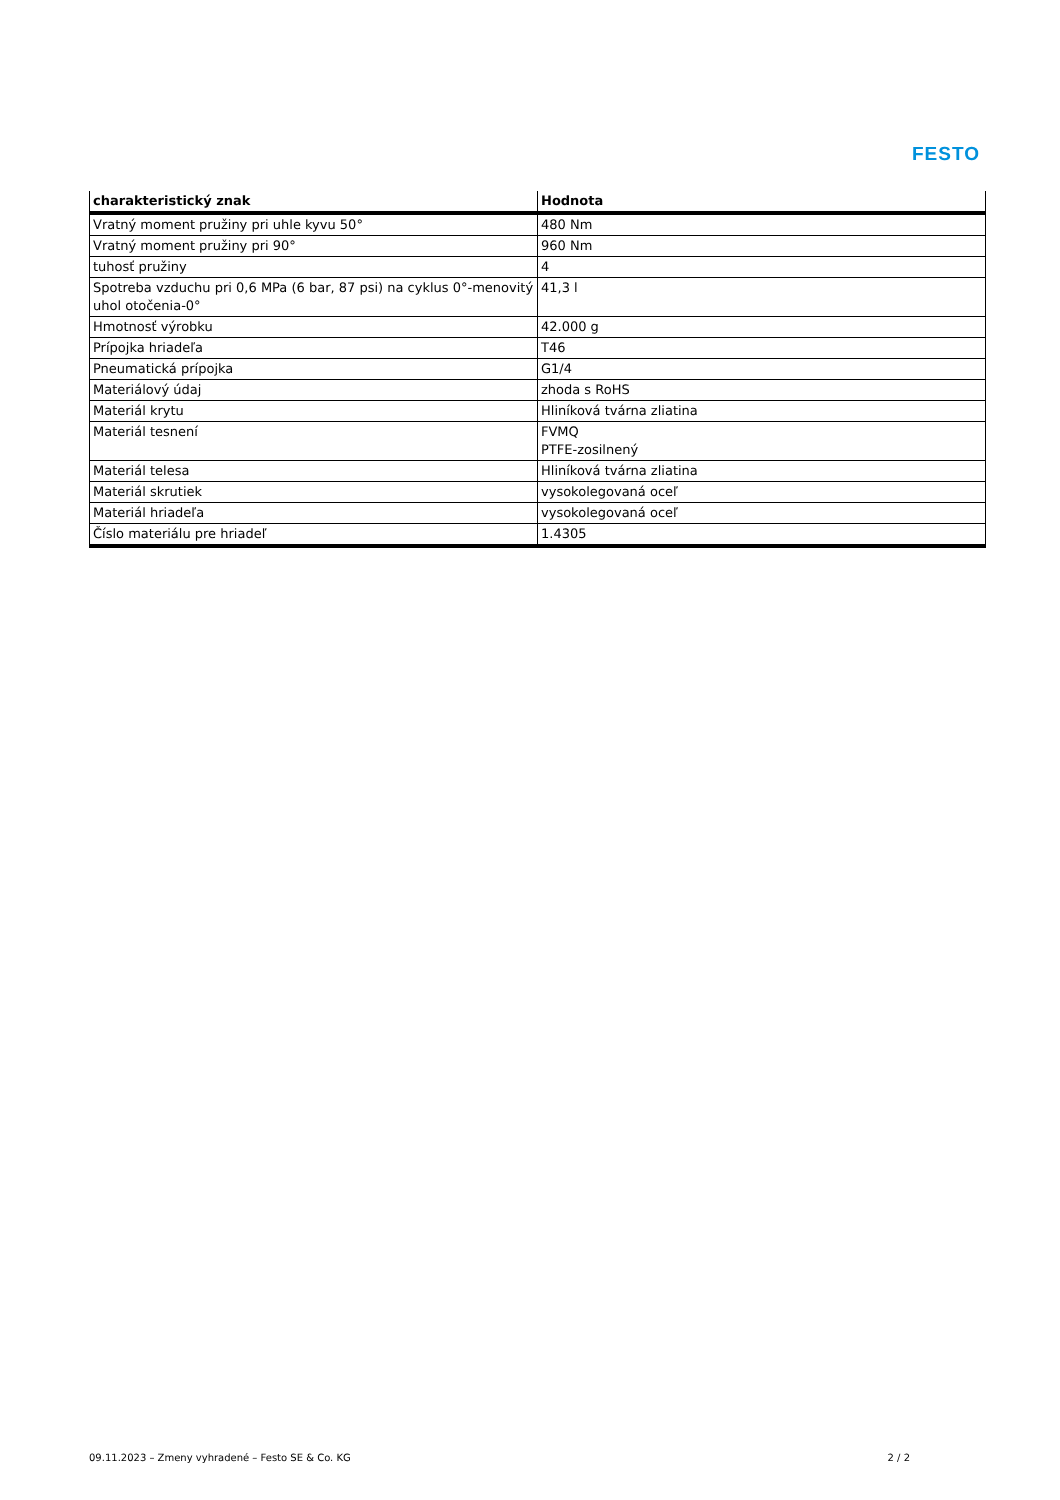FESTO
| charakteristický znak | Hodnota |
| --- | --- |
| Vratný moment pružiny pri uhle kyvu 50° | 480 Nm |
| Vratný moment pružiny pri 90° | 960 Nm |
| tuhosť pružiny | 4 |
| Spotreba vzduchu pri 0,6 MPa (6 bar, 87 psi) na cyklus 0°-menovitý uhol otočenia-0° | 41,3 l |
| Hmotnosť výrobku | 42.000 g |
| Prípojka hriadeľa | T46 |
| Pneumatická prípojka | G1/4 |
| Materiálový údaj | zhoda s RoHS |
| Materiál krytu | Hliníková tvárna zliatina |
| Materiál tesnení | FVMQ PTFE-zosilnený |
| Materiál telesa | Hliníková tvárna zliatina |
| Materiál skrutiek | vysokolegovaná oceľ |
| Materiál hriadeľa | vysokolegovaná oceľ |
| Číslo materiálu pre hriadeľ | 1.4305 |
09.11.2023 – Zmeny vyhradené – Festo SE & Co. KG 2 / 2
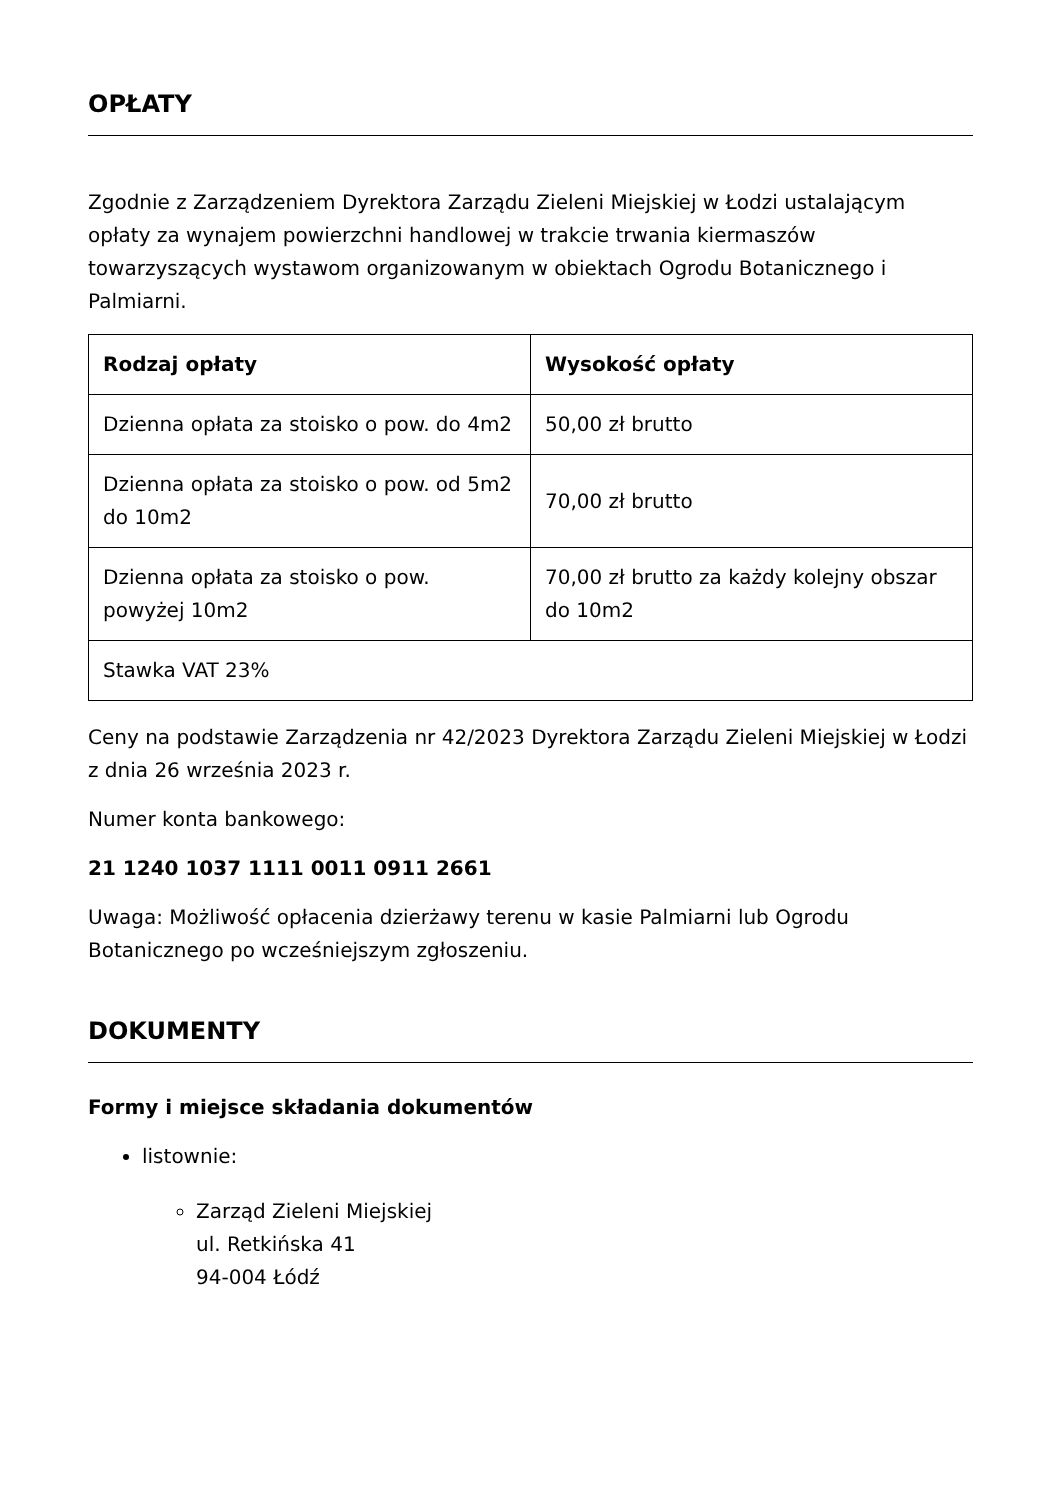OPŁATY
Zgodnie z Zarządzeniem Dyrektora Zarządu Zieleni Miejskiej w Łodzi ustalającym opłaty za wynajem powierzchni handlowej w trakcie trwania kiermaszów towarzyszących wystawom organizowanym w obiektach Ogrodu Botanicznego i Palmiarni.
| Rodzaj opłaty | Wysokość opłaty |
| --- | --- |
| Dzienna opłata za stoisko o pow. do 4m2 | 50,00 zł brutto |
| Dzienna opłata za stoisko o pow. od 5m2 do 10m2 | 70,00 zł brutto |
| Dzienna opłata za stoisko o pow. powyżej 10m2 | 70,00 zł brutto za każdy kolejny obszar do 10m2 |
| Stawka VAT 23% | |
Ceny na podstawie Zarządzenia nr 42/2023 Dyrektora Zarządu Zieleni Miejskiej w Łodzi z dnia 26 września 2023 r.
Numer konta bankowego:
21 1240 1037 1111 0011 0911 2661
Uwaga: Możliwość opłacenia dzierżawy terenu w kasie Palmiarni lub Ogrodu Botanicznego po wcześniejszym zgłoszeniu.
DOKUMENTY
Formy i miejsce składania dokumentów
listownie:
Zarząd Zieleni Miejskiej
ul. Retkińska 41
94-004 Łódź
------------------------------
Leaving every image behind, repeat the data in full and exactly.

FESTO
| charakteristický znak | Hodnota |
| --- | --- |
| Vratný moment pružiny pri uhle kyvu 50° | 480 Nm |
| Vratný moment pružiny pri 90° | 960 Nm |
| tuhosť pružiny | 4 |
| Spotreba vzduchu pri 0,6 MPa (6 bar, 87 psi) na cyklus 0°-menovitý uhol otočenia-0° | 41,3 l |
| Hmotnosť výrobku | 42.000 g |
| Prípojka hriadeľa | T46 |
| Pneumatická prípojka | G1/4 |
| Materiálový údaj | zhoda s RoHS |
| Materiál krytu | Hliníková tvárna zliatina |
| Materiál tesnení | FVMQ PTFE-zosilnený |
| Materiál telesa | Hliníková tvárna zliatina |
| Materiál skrutiek | vysokolegovaná oceľ |
| Materiál hriadeľa | vysokolegovaná oceľ |
| Číslo materiálu pre hriadeľ | 1.4305 |
09.11.2023 – Zmeny vyhradené – Festo SE & Co. KG 2 / 2
OPŁATY
Zgodnie z Zarządzeniem Dyrektora Zarządu Zieleni Miejskiej w Łodzi ustalającym opłaty za wynajem powierzchni handlowej w trakcie trwania kiermaszów towarzyszących wystawom organizowanym w obiektach Ogrodu Botanicznego i Palmiarni.
| Rodzaj opłaty | Wysokość opłaty |
| --- | --- |
| Dzienna opłata za stoisko o pow. do 4m2 | 50,00 zł brutto |
| Dzienna opłata za stoisko o pow. od 5m2 do 10m2 | 70,00 zł brutto |
| Dzienna opłata za stoisko o pow. powyżej 10m2 | 70,00 zł brutto za każdy kolejny obszar do 10m2 |
| Stawka VAT 23% | |
Ceny na podstawie Zarządzenia nr 42/2023 Dyrektora Zarządu Zieleni Miejskiej w Łodzi z dnia 26 września 2023 r.
Numer konta bankowego:
21 1240 1037 1111 0011 0911 2661
Uwaga: Możliwość opłacenia dzierżawy terenu w kasie Palmiarni lub Ogrodu Botanicznego po wcześniejszym zgłoszeniu.
DOKUMENTY
Formy i miejsce składania dokumentów
listownie:
Zarząd Zieleni Miejskiej
ul. Retkińska 41
94-004 Łódź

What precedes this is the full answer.